» Directions for this task:
Update the lines from the line with "sudo nano test.py" up to and including the line with "Test the web", replacing "Mosquito" with "Mosquitto" and leaving everything else unchanged. Return only those lines.

» Data in this exercise:
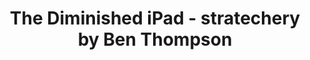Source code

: ---
categories: all_articles articles
provider_display: "stratechery.com"
provider_name: "stratechery.com"
favicon_url: http://2yj23r14cytosbxol4cavq337g.wpengine.netdna-cdn.com/wp-content/themes/stratechery/images/IE/favicon.ico
title: "The Diminished iPad - stratechery by Ben Thompson"
published: 2014-10-16
source: http://stratechery.com/2014/diminished-ipad/
thumbnail: http://stratechery.com/wp-content/uploads/2013/03/ipad-flickr-1-1024x440.png
---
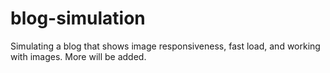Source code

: # blog-simulation
Simulating a blog that shows image responsiveness, fast load, and working with images. More will be added.
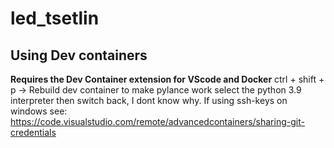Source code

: # led_tsetlin

## Using Dev containers
**Requires the Dev Container extension for VScode and Docker**
ctrl + shift + p -> Rebuild dev container
to make pylance work select the python 3.9 interpreter then switch back, I dont know why.
If using ssh-keys on windows see: https://code.visualstudio.com/remote/advancedcontainers/sharing-git-credentials
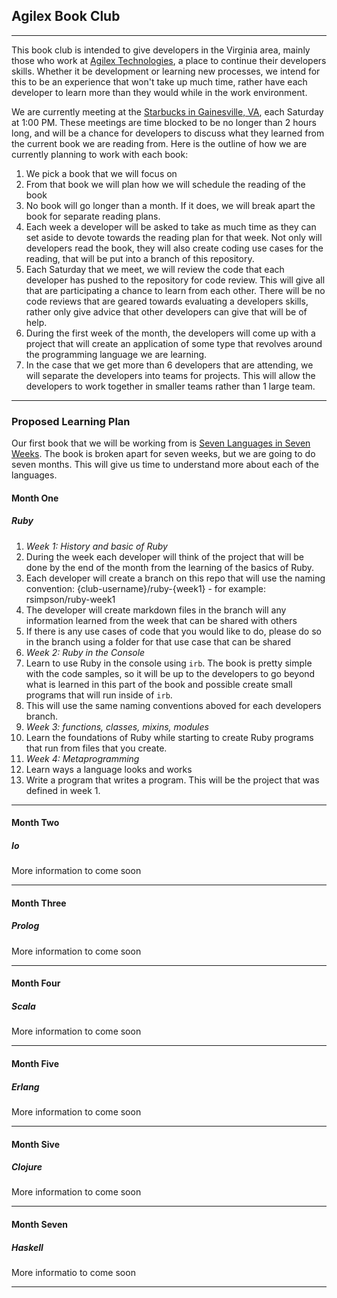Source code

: ## Agilex Book Club

----

This book club is intended to give developers in the Virginia area, mainly those
who work at [Agilex Technologies](http://www.agilex.com), a place to continue
their developers skills. Whether it be development or learning new processes, we
intend for this to be an experience that won't take up much time, rather have
each developer to learn more than they would while in the work environment.  

We are currently meeting at the [Starbucks in Gainesville,
VA](http://www.starbucks.com/store/14670/us/gainesville/7375-atlas-walk-way-bldg-g-gainesville-va),
each Saturday at 1:00 PM. These meetings are time blocked to be no longer than 2
hours long, and will be a chance for developers to discuss what they learned
from the current book we are reading from. Here is the outline of how we are
currently planning to work with each book:  

1. We pick a book that we will focus on  
2. From that book we will plan how we will schedule the reading of the book  
3. No book will go longer than a month. If it does, we will break apart the book
for separate reading plans.  
4. Each week a developer will be asked to take as much time as they can set
aside to devote towards the reading plan for that week. Not only will developers
read the book, they will also create coding use cases for the reading, that will
be put into a branch of this repository. 
5. Each Saturday that we meet, we will review the code that each developer has
pushed to the repository for code review. This will give all that are
participating a chance to learn from each other. There will be no code reviews
that are geared towards evaluating a developers skills, rather only give advice
that other developers can give that will be of help.
6. During the first week of the month, the developers will come up with a
project that will create an application of some type that revolves around the
programming language we are learning. 
7. In the case that we get more than 6 developers that are attending, we will
separate the developers into teams for projects. This will allow the developers
to work together in smaller teams rather than 1 large team.

----

### Proposed Learning Plan  

Our first book that we will be working from is [Seven Languages in Seven
Weeks](https://pragprog.com/book/btlang/seven-languages-in-seven-weeks). The
book is broken apart for seven weeks, but we are going to do seven months. This
will give us time to understand more about each of the languages.  

#### Month One  

##### Ruby  

1. *Week 1: History and basic of Ruby* 
  1. During the week each developer will think of the project that will be done
  by the end of the month from the learning of the basics of Ruby.
  2. Each developer will create a branch on this repo that will use the naming
  convention: {club-username}/ruby-{week1} - for example: rsimpson/ruby-week1  
  3. The developer will create markdown files in the branch will any information
  learned from the week that can be shared with others  
  4. If there is any use cases of code that you would like to do, please do so
  in the branch using a folder for that use case that can be shared
2. *Week 2: Ruby in the Console*  
  1. Learn to use Ruby in the console using `irb`. The book is pretty simple
  with the code samples, so it will be up to the developers to go beyond what is
  learned in this part of the book and possible create small programs that will
  run inside of `irb`.
  2. This will use the same naming conventions aboved for each developers
  branch.  
3. *Week 3: functions, classes, mixins, modules* 
  1. Learn the foundations of Ruby while starting to create Ruby programs that
  run from files that you create.
4. *Week 4: Metaprogramming* 
  1. Learn ways a language looks and works 
  2. Write a program that writes a program. This will be the project that was
  defined in week 1.

----

#### Month Two  

##### Io  

More information to come soon  

----

#### Month Three  

##### Prolog  

More information to come soon  

----  

#### Month Four  

##### Scala  

More information to come soon  

----

#### Month Five  

##### Erlang  

More information to come soon  

----

#### Month Sive  

##### Clojure  

More information to come soon  

----  

#### Month Seven  

##### Haskell  

More informatio to come soon  

----




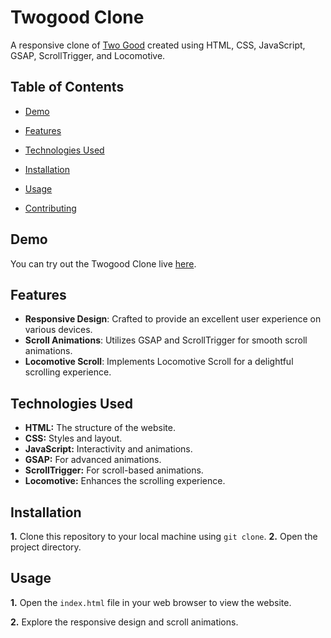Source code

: 
# Twogood Clone

A responsive clone of [Two Good](Twogood) created using HTML, CSS, JavaScript, GSAP, ScrollTrigger, and Locomotive.



## Table of Contents
- [Demo](https://ashutoshs10.github.io/too-good-co/)

- [Features](https://github.com/AshutoshS10/too-good-co/tree/main#features)

- [Technologies Used](https://github.com/AshutoshS10/too-good-co/tree/main#technologies-used)

- [Installation](https://github.com/AshutoshS10/too-good-co/tree/main#installation)

- [Usage](https://github.com/AshutoshS10/too-good-co/tree/main#usage)

- [Contributing]()
## Demo[](https://ashutoshs10.github.io/too-good-co/)

You can try out the Twogood Clone live [here](https://ashutoshs10.github.io/too-good-co/).


## Features

- **Responsive Design**: Crafted to provide an excellent user experience on various devices.
- **Scroll Animations**: Utilizes GSAP and ScrollTrigger for smooth scroll animations.
- **Locomotive Scroll**: Implements Locomotive Scroll for a delightful scrolling experience.



## Technologies Used
- **HTML:** The structure of the website.
- **CSS:** Styles and layout.
- **JavaScript:** Interactivity and animations.
- **GSAP:** For advanced animations.
- **ScrollTrigger:** For scroll-based animations.
- **Locomotive:** Enhances the scrolling experience.
  
## Installation
**1.** Clone this repository to your local machine using `git clone`.
**2.** Open the project directory.

## Usage
**1.** Open the `index.html` file in your web browser to view the website.

**2.** Explore the responsive design and scroll animations.



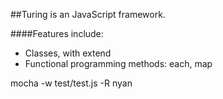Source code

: ##Turing is an JavaScript framework.


####Features include:
* Classes, with extend
* Functional programming methods: each, map




mocha -w test/test.js -R nyan

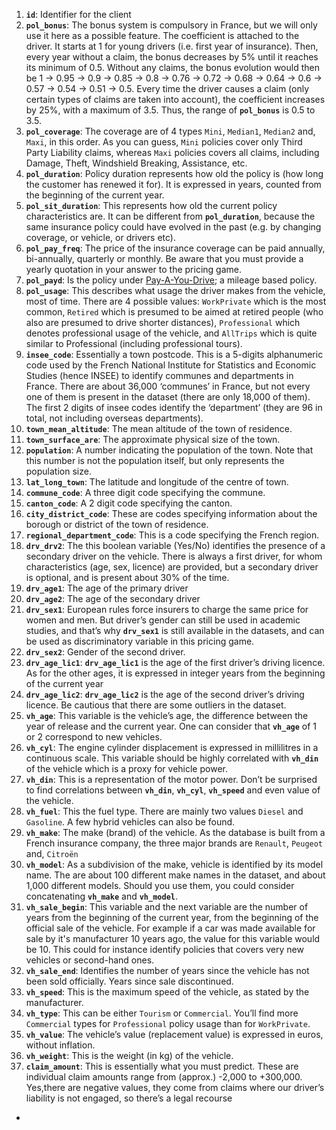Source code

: 1. **`id`**: Identifier for the client
2. **`pol_bonus`**: The bonus system is compulsory in France, but we will only use it here as a possible feature. The coefficient is attached to the driver. It starts at 1 for young drivers (i.e. first year of insurance). Then, every year without a claim, the bonus decreases by 5% until it reaches its minimum of 0.5. Without any claims, the bonus evolution would then be 1 -> 0.95 -> 0.9 -> 0.85 -> 0.8 -> 0.76 -> 0.72 -> 0.68 -> 0.64 -> 0.6 -> 0.57 -> 0.54 -> 0.51 -> 0.5. Every time the driver causes a claim (only certain types of claims are taken into account), the coefficient increases  by  25%,  with  a  maximum  of  3.5. Thus,  the  range  of **`pol_bonus`** is 0.5  to  3.5.
3. **`pol_coverage`**: The coverage are of 4 types `Mini`, `Median1`, `Median2` and, `Maxi`, in this order. As you can guess, `Mini` policies cover only Third Party Liability claims, whereas `Maxi` policies covers all claims, including Damage, Theft, Windshield Breaking, Assistance, etc.
4. **`pol_duration`**: Policy duration represents how old the policy is (how long the customer has renewed it for). It is expressed in years, counted from the beginning of the current year. 
5. **`pol_sit_duration`**: This represents how old the current policy characteristics are. It can be different from **`pol_duration`**, because the same insurance policy could have evolved in the past (e.g. by changing coverage, or vehicle, or drivers etc).
6. **`pol_pay_freq`**: The price of the insurance coverage can be paid annually, bi-annually, quarterly or monthly. Be aware that you must provide a yearly quotation in your answer to the pricing game.
7. **`pol_payd`**: Is the policy under [Pay-A-You-Drive](https://en.wikipedia.org/wiki/Usage-based_insurance); a mileage based policy.
8. **`pol_usage`**: This describes what usage the driver makes from the vehicle, most of time. There are 4 possible values: `WorkPrivate` which is the most common, `Retired` which is presumed to be aimed at retired people (who also are presumed to drive shorter distances), `Professional` which denotes professional usage of the vehicle, and `AllTrips` which is quite similar to Professional (including professional tours). 
9. **`insee_code`**: Essentially a town postcode. This is a  5-digits alphanumeric code used by the French National Institute for Statistics and Economic Studies (hence INSEE) to identify communes and departments in France. There are about 36,000 ‘communes’ in France, but not every one of them is present in the dataset (there are only 18,000 of them). The first 2 digits of insee codes identify the ‘department’ (they are 96 in total, not including overseas departments).
10. **`town_mean_altitude`**: The mean altitude of the town of residence. 
11. **`town_surface_are`**: The approximate physical size of the town. 
12. **`population`**: A number indicating the population of the town. Note that this number is not the population itself, but only represents the population size. 
13. **`lat_long_town`**: The latitude and longitude of the centre of town. 
14. **`commune_code`**: A three digit code specifying the commune. 
15. **`canton_code`**: A 2 digit code specifying the canton.
16. **`city_district_code`**: These are codes specifying information about the borough or district of the town of residence. 
17. **`regional_department_code`**: This is a code specifying the French region.
18. **`drv_drv2`**: The this boolean variable (Yes/No) identifies the presence of a secondary driver on the vehicle. There is always a first driver, for whom characteristics (age, sex, licence) are provided, but a secondary driver is optional, and is present about 30% of the time.
19. **`drv_age1`**: The age of the primary driver
20. **`drv_age2`**: The age of the secondary driver
21. **`drv_sex1`**: European rules force insurers to charge the same price for women and men. But driver’s gender can still be used in academic studies, and that’s why **`drv_sex1`** is still available in the datasets, and can be used as discriminatory variable in this pricing game.
22. **`drv_sex2`**: Gender of the second driver.
23. **`drv_age_lic1`**: **`drv_age_lic1`** is the age of the first driver’s driving licence. As for the other ages, it is expressed in integer years from the beginning of the current year
24. **`drv_age_lic2`**: **`drv_age_lic2`** is the age of the second driver’s driving licence. Be cautious that there are some outliers in the dataset.
25. **`vh_age`**: This variable is the vehicle’s age, the difference between the year of release and the current year. One can consider that **`vh_age`** of 1 or 2 correspond to new vehicles.
26. **`vh_cyl`**: The engine cylinder displacement is expressed  in millilitres in a continuous scale. This variable should be highly correlated with **`vh_din`** of the vehicle which is a proxy for vehicle power.
27. **`vh_din`**: This is a representation of the motor power. Don’t be surprised to find correlations between **`vh_din`**, **`vh_cyl`**, **`vh_speed`** and even value of the vehicle.
28. **`vh_fuel`**: This the fuel type. There are mainly two values `Diesel` and `Gasoline`. A few hybrid vehicles can also be found.
29. **`vh_make`**: The make (brand) of the vehicle. As the database is built from a French insurance company, the three major brands are `Renault`, `Peugeot` and, `Citroën`
30. **`vh_model`**: As a subdivision of the make, vehicle is identified by its model name. The are about 100 different make names in the dataset, and about 1,000 different models. Should you use them, you could consider concatenating **`vh_make`** and **`vh_model`**.
31. **`vh_sale_begin`**: This variable and the next variable are the number of years from the beginning of the current year, from the beginning of the official sale of the vehicle. For example if a car was made available for sale by it's manufacturer 10 years ago, the value for this variable would be 10. This could for instance identify policies that covers very new vehicles or second-hand ones.
32. **`vh_sale_end`**: Identifies the number of years since the vehicle has not been sold officially. Years since sale discontinued. 
33. **`vh_speed`**: This is the maximum speed of the vehicle, as stated by the manufacturer.
34. **`vh_type`**: This can be either `Tourism` or `Commercial`. You’ll  find  more `Commercial` types for `Professional` policy usage than for `WorkPrivate`.
35. **`vh_value`**: The vehicle’s value (replacement value) is expressed in euros, without inflation.
36. **`vh_weight`**: This is the weight (in kg) of the vehicle.
37. **`claim_amount`**: This is essentially what you must predict. These are individual claim amounts range from (approx.) -2,000 to +300,000. Yes,there are negative values, they come from claims where our driver’s liability is not engaged, so there’s a legal recourse
*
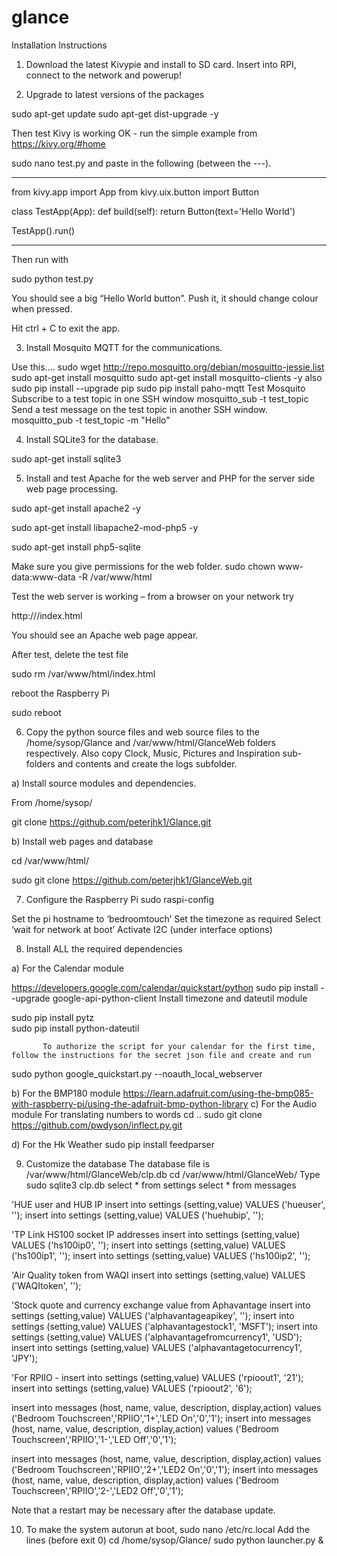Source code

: # glance

Installation Instructions

1.	Download the latest Kivypie  and install to SD card. Insert into RPI, connect to the network and powerup! 

2.	Upgrade to latest versions of the packages

sudo apt-get update 
sudo apt-get dist-upgrade -y

Then test Kivy is working OK - run the simple example from https://kivy.org/#home 

sudo nano test.py and paste in the following (between the ---). 

------------------
from kivy.app import App 
from kivy.uix.button import Button 

class TestApp(App): 
    def build(self): 
        return Button(text='Hello World') 

TestApp().run() 

------------------

Then run with 

sudo python test.py

You should see a big “Hello World button”. Push it, it should change colour when pressed. 

Hit ctrl + C to exit the app. 

3.	Install Mosquito MQTT for the communications. 

Use this….
sudo wget http://repo.mosquitto.org/debian/mosquitto-jessie.list
sudo apt-get install mosquitto
sudo apt-get install mosquitto-clients -y
also 
sudo pip install --upgrade pip
sudo pip install paho-mqtt
Test Mosquito
Subscribe to a test topic in one SSH window
mosquitto_sub -t test_topic 
Send a test message on the test topic in another SSH window. 
mosquitto_pub -t test_topic -m "Hello"

4.	Install SQLite3 for the database. 

sudo apt-get install sqlite3

5.	Install and test Apache for the web server and PHP for the server side web page processing. 

sudo apt-get install apache2 -y

sudo apt-get install libapache2-mod-php5 -y

sudo apt-get install php5-sqlite

Make sure you give permissions for the web folder.
sudo chown www-data:www-data -R /var/www/html

Test the web server is working – from a browser on your network try

http://<Your Raspberry Pi Ip address>/index.html

You should see an Apache web page appear. 

After test, delete the test file

sudo rm /var/www/html/index.html

reboot the Raspberry Pi

sudo reboot


6.	Copy the python source files and web source files to the /home/sysop/Glance and /var/www/html/GlanceWeb folders respectively. Also copy Clock, Music, Pictures and Inspiration sub-folders and contents and create the logs subfolder.

a)	Install source modules and dependencies. 

From /home/sysop/

git clone https://github.com/peterjhk1/Glance.git


b)	Install web pages and database

cd /var/www/html/

sudo git clone https://github.com/peterjhk1/GlanceWeb.git

7.	Configure the Raspberry Pi
sudo raspi-config 

Set the pi hostname to ‘bedroomtouch’ 
Set the timezone as required
Select ‘wait for network at boot’
Activate I2C (under interface options)


8.	Install ALL the required dependencies

a)	For the Calendar module

https://developers.google.com/calendar/quickstart/python
sudo pip install --upgrade google-api-python-client
Install timezone and dateutil module  

sudo pip install pytz	
sudo pip install python-dateutil

	       To authorize the script for your calendar for the first time, follow the instructions for the secret json file and create and run
sudo python google_quickstart.py --noauth_local_webserver
	
b)	For the BMP180 module
https://learn.adafruit.com/using-the-bmp085-with-raspberry-pi/using-the-adafruit-bmp-python-library
c)	For the Audio module
For translating numbers to words
cd ..
sudo git clone https://github.com/pwdyson/inflect.py.git

d)	For the Hk Weather
sudo pip install feedparser

9.	 Customize the database 
The database file is /var/www/html/GlanceWeb/clp.db
cd /var/www/html/GlanceWeb/
Type
sudo sqlite3 clp.db
select * from settings
select * from messages

'HUE user and HUB IP
insert into settings (setting,value) VALUES ('hueuser', '<your value>');
insert into settings (setting,value) VALUES ('huehubip', '<your value>');

'TP Link HS100 socket IP addresses
insert into settings (setting,value) VALUES ('hs100ip0', '<your value>');
insert into settings (setting,value) VALUES ('hs100ip1', '<your value>');
insert into settings (setting,value) VALUES ('hs100ip2', '<your value>');

'Air Quality token from WAQI
insert into settings (setting,value) VALUES ('WAQItoken', '<your value>');

'Stock quote and currency exchange value from Aphavantage
insert into settings (setting,value) VALUES ('alphavantageapikey', '<your value>');
insert into settings (setting,value) VALUES ('alphavantagestock1', 'MSFT');
insert into settings (setting,value) VALUES ('alphavantagefromcurrency1', 'USD');
insert into settings (setting,value) VALUES ('alphavantagetocurrency1', 'JPY');

'For RPIIO - 
insert into settings (setting,value) VALUES ('rpioout1', '21');
insert into settings (setting,value) VALUES ('rpioout2', '6');

insert into messages (host, name, value, description, display,action) values ('Bedroom Touchscreen','RPIIO','1+','LED On','0','1');
insert into messages (host, name, value, description, display,action) values ('Bedroom Touchscreen','RPIIO','1-','LED Off','0','1');

insert into messages (host, name, value, description, display,action) values ('Bedroom Touchscreen','RPIIO','2+','LED2 On','0','1');
insert into messages (host, name, value, description, display,action) values ('Bedroom Touchscreen','RPIIO','2-','LED2 Off','0','1');


Note that a restart may be necessary after the database update. 

10.	To make the system autorun at boot, 
sudo nano /etc/rc.local
Add the lines (before exit 0)
cd /home/sysop/Glance/
sudo python launcher.py &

» Solution to the exercise:
sudo nano test.py and paste in the following (between the ---). 

------------------
from kivy.app import App 
from kivy.uix.button import Button 

class TestApp(App): 
    def build(self): 
        return Button(text='Hello World') 

TestApp().run() 

------------------

Then run with 

sudo python test.py

You should see a big “Hello World button”. Push it, it should change colour when pressed. 

Hit ctrl + C to exit the app. 

3.	Install Mosquitto MQTT for the communications. 

Use this….
sudo wget http://repo.mosquitto.org/debian/mosquitto-jessie.list
sudo apt-get install mosquitto
sudo apt-get install mosquitto-clients -y
also 
sudo pip install --upgrade pip
sudo pip install paho-mqtt
Test Mosquitto
Subscribe to a test topic in one SSH window
mosquitto_sub -t test_topic 
Send a test message on the test topic in another SSH window. 
mosquitto_pub -t test_topic -m "Hello"

4.	Install SQLite3 for the database. 

sudo apt-get install sqlite3

5.	Install and test Apache for the web server and PHP for the server side web page processing. 

sudo apt-get install apache2 -y

sudo apt-get install libapache2-mod-php5 -y

sudo apt-get install php5-sqlite

Make sure you give permissions for the web folder.
sudo chown www-data:www-data -R /var/www/html

Test the web server is working – from a browser on your network try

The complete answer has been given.